Start of Block

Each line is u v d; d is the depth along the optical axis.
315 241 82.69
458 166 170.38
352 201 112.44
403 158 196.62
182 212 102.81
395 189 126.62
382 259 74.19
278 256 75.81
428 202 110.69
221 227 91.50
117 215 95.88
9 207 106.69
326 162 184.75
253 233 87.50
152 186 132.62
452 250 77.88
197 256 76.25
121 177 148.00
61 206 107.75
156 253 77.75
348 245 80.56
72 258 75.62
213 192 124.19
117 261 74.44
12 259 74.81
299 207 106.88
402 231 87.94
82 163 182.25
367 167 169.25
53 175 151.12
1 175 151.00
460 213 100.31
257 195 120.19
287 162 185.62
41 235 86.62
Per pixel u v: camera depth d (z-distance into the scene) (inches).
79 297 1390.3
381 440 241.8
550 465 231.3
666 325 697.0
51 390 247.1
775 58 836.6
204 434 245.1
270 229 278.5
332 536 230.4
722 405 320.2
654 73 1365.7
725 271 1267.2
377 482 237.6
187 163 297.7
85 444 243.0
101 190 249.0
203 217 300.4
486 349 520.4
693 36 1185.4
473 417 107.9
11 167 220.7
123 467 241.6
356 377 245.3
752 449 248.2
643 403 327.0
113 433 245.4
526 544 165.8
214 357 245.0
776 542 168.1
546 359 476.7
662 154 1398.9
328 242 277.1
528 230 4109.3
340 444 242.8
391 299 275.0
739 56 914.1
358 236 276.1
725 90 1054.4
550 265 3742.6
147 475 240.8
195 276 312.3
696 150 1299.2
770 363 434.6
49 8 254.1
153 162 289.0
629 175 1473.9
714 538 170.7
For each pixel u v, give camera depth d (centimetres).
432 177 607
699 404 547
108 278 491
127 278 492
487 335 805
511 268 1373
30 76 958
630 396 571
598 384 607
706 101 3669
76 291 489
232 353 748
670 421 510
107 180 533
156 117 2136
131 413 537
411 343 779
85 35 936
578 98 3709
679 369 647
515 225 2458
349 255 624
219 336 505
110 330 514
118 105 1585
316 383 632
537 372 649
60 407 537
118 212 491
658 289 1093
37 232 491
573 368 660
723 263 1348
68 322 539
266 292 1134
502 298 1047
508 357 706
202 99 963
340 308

End of Block

- _What needs to be done_: Return the full listing exactly as written.

- _Exercise solution_:
Each line is u v d; d is the depth along the optical axis.
315 241 82.69
458 166 170.38
352 201 112.44
403 158 196.62
182 212 102.81
395 189 126.62
382 259 74.19
278 256 75.81
428 202 110.69
221 227 91.50
117 215 95.88
9 207 106.69
326 162 184.75
253 233 87.50
152 186 132.62
452 250 77.88
197 256 76.25
121 177 148.00
61 206 107.75
156 253 77.75
348 245 80.56
72 258 75.62
213 192 124.19
117 261 74.44
12 259 74.81
299 207 106.88
402 231 87.94
82 163 182.25
367 167 169.25
53 175 151.12
1 175 151.00
460 213 100.31
257 195 120.19
287 162 185.62
41 235 86.62
Per pixel u v: camera depth d (z-distance into the scene) (inches).
79 297 1390.3
381 440 241.8
550 465 231.3
666 325 697.0
51 390 247.1
775 58 836.6
204 434 245.1
270 229 278.5
332 536 230.4
722 405 320.2
654 73 1365.7
725 271 1267.2
377 482 237.6
187 163 297.7
85 444 243.0
101 190 249.0
203 217 300.4
486 349 520.4
693 36 1185.4
473 417 107.9
11 167 220.7
123 467 241.6
356 377 245.3
752 449 248.2
643 403 327.0
113 433 245.4
526 544 165.8
214 357 245.0
776 542 168.1
546 359 476.7
662 154 1398.9
328 242 277.1
528 230 4109.3
340 444 242.8
391 299 275.0
739 56 914.1
358 236 276.1
725 90 1054.4
550 265 3742.6
147 475 240.8
195 276 312.3
696 150 1299.2
770 363 434.6
49 8 254.1
153 162 289.0
629 175 1473.9
714 538 170.7
For each pixel u v, give camera depth d (centimetres).
432 177 607
699 404 547
108 278 491
127 278 492
487 335 805
511 268 1373
30 76 958
630 396 571
598 384 607
706 101 3669
76 291 489
232 353 748
670 421 510
107 180 533
156 117 2136
131 413 537
411 343 779
85 35 936
578 98 3709
679 369 647
515 225 2458
349 255 624
219 336 505
110 330 514
118 105 1585
316 383 632
537 372 649
60 407 537
118 212 491
658 289 1093
37 232 491
573 368 660
723 263 1348
68 322 539
266 292 1134
502 298 1047
508 357 706
202 99 963
340 308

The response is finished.